The NAACP selected Benjamin Todd Jealous as its president yesterday, tapping a young, Oxford University-educated activist to lead the nation's oldest civil rights group.
Jealous, 35, was chosen by the group's 64-member board after a year-long search and was introduced at the group's national headquarters in Baltimore. He is expected to start Sept. 1.
In selecting Jealous, the NAACP broke with its tradition of picking politicians and ministers to lead, as it did three years ago with its choice of telecommunications executive Bruce Gordon. Jealous is the president of the Rosenberg Foundation in San Francisco, which advocates for immigrants and working-class families.
Jealous also is a former news executive, having served as executive director of the National Newspaper Publishers Association, which encompasses about 200 black newspapers, and as managing editor of the Jackson Advocate, a black newspaper in Mississippi.
"Ben Jealous has spent his professional life working for and raising money for the very social-justice concerns for which the NAACP advocates," NAACP chairman Julian Bond said in a statement. "He is a perfect match. . . . We are looking forward to a great future under his leadership."
In June 2005, Gordon, a Camden native who began his career at Bell of Pennsylvania, expressed excitement when he was chosen to lead the NAACP but became disillusioned after the board and executive committee challenged his efforts to steer the group toward more humanitarian work rather than its sole civil rights mission. The board and Bond were equally disillusioned with Gordon, who they said did not meet his fund-raising targets.
Shortly before his unexpected departure in March 2007, Gordon said the NAACP - which billed itself as the nation's largest civil rights organization, with 500,000 members - has 300,000 members. After Gordon resigned, the organization disputed his count, saying it does not include an additional 350,000 nonpaying members who have signed up on the Internet. Neither account could be verified.
Founded in 1909 by W.E.B. DuBois and Ida Wells-Barnett to fight black lynching, the NAACP is the most recognized name in the civil-rights establishment. But after missteps, it is seeking to regain the influence of its heyday during the civil rights movement as it heads toward its centennial.
In recent months, the NAACP was forced to lay off a third of its staff because of a budget shortfall.
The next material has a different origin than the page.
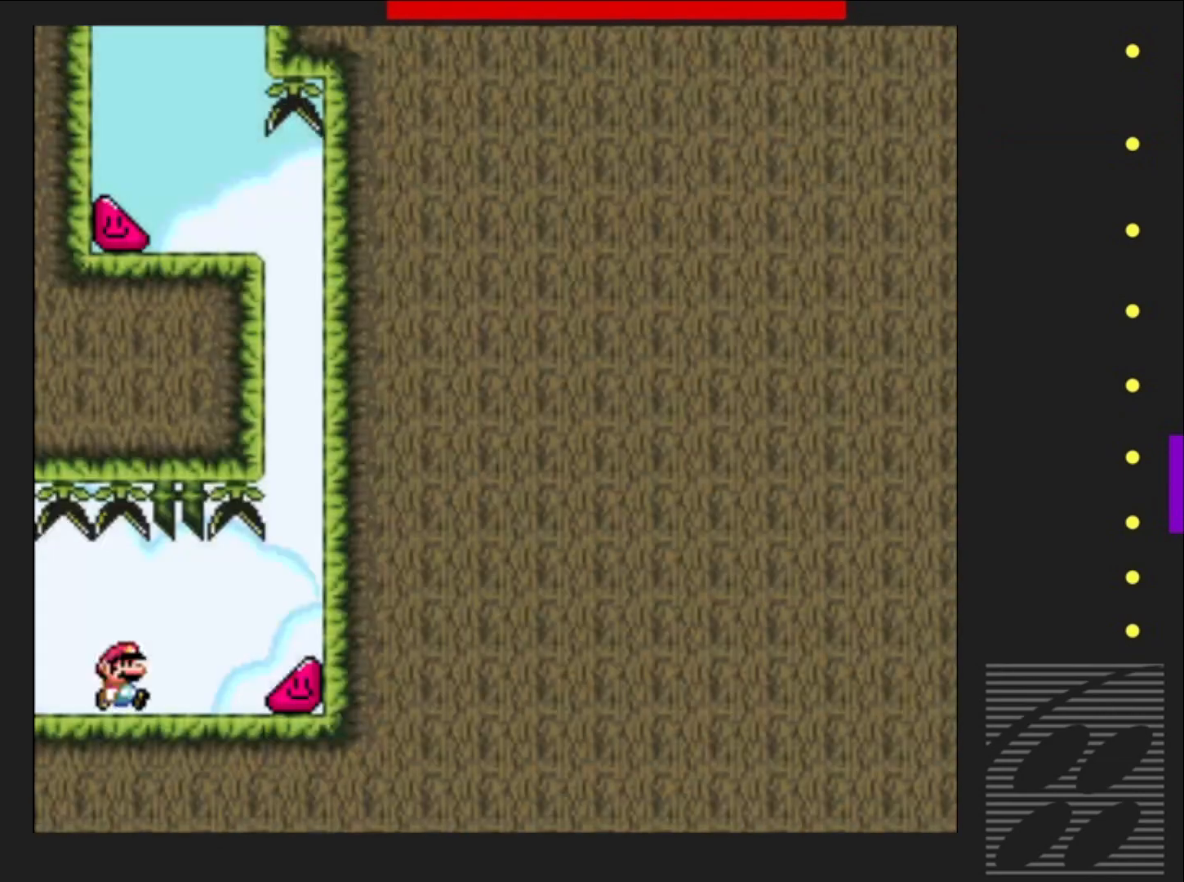
{"buttons": ["SQUARE", "DPAD_RIGHT"], "events": []}
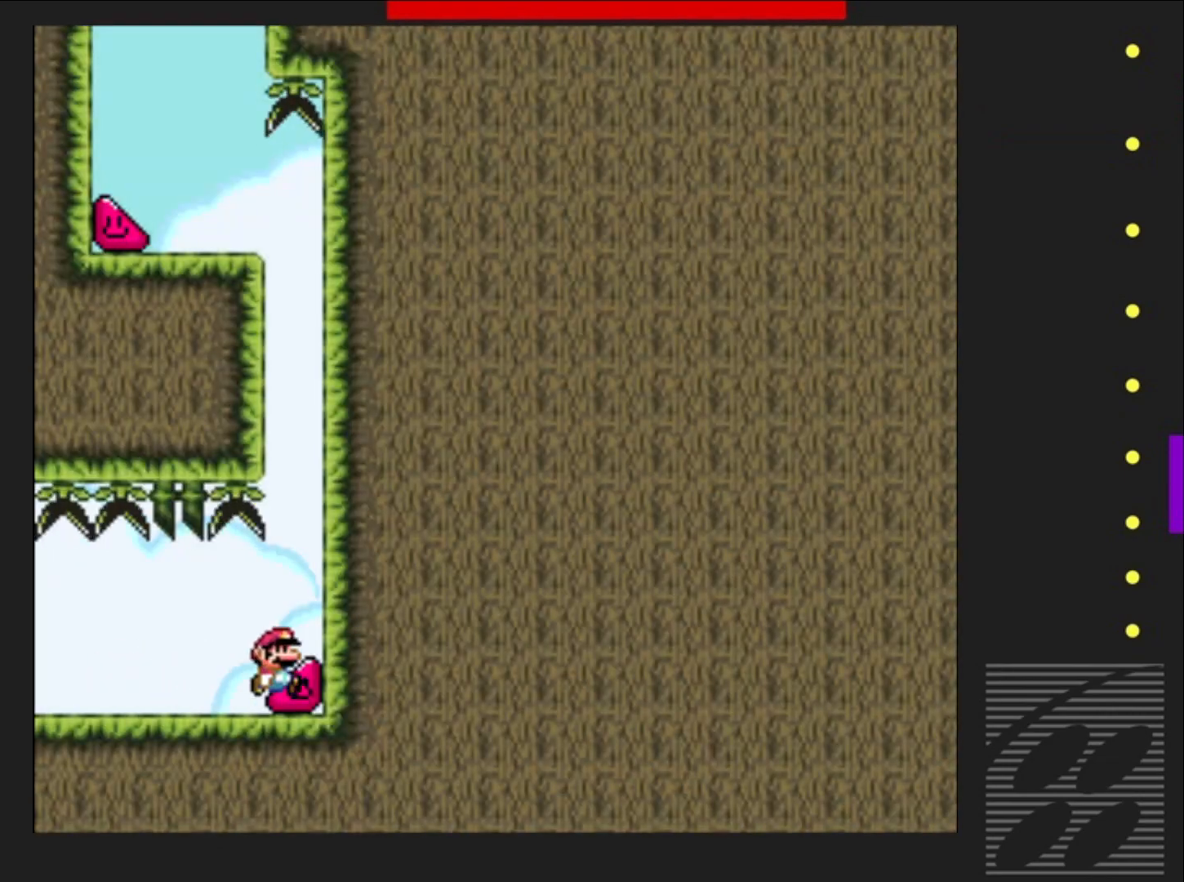
{"buttons": ["SQUARE", "DPAD_RIGHT"], "events": []}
The group also had to overcome public relations problems when it fired a past president for using organization funds to settle a sexual harassment claim against him.
The NAACP has long been criticized by young African Americans for failing to bring in fresh faces who can relate to the concerns of people who still face racial discrimination after the fall of segregation. Young bloggers have hammered the group, characterizing it as slow to react to a variety of issues. Yesterday's selection might silence the criticism.